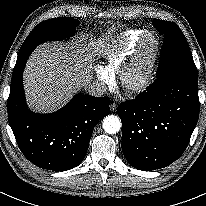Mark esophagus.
<instances>
[{
    "label": "esophagus",
    "mask_w": 206,
    "mask_h": 206,
    "mask_svg": "<svg viewBox=\"0 0 206 206\" xmlns=\"http://www.w3.org/2000/svg\"><path fill=\"white\" fill-rule=\"evenodd\" d=\"M117 104L115 102L110 104V109L112 112H116L117 111Z\"/></svg>",
    "instance_id": "34e87169"
}]
</instances>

==========

Work required
Copy the listing above word for word, character for character, but leave out the picture.

Answer
Mark esophagus.
<instances>
[{
    "label": "esophagus",
    "mask_w": 206,
    "mask_h": 206,
    "mask_svg": "<svg viewBox=\"0 0 206 206\" xmlns=\"http://www.w3.org/2000/svg\"><path fill=\"white\" fill-rule=\"evenodd\" d=\"M117 104L115 102L110 104V109L112 112H116L117 111Z\"/></svg>",
    "instance_id": "34e87169"
}]
</instances>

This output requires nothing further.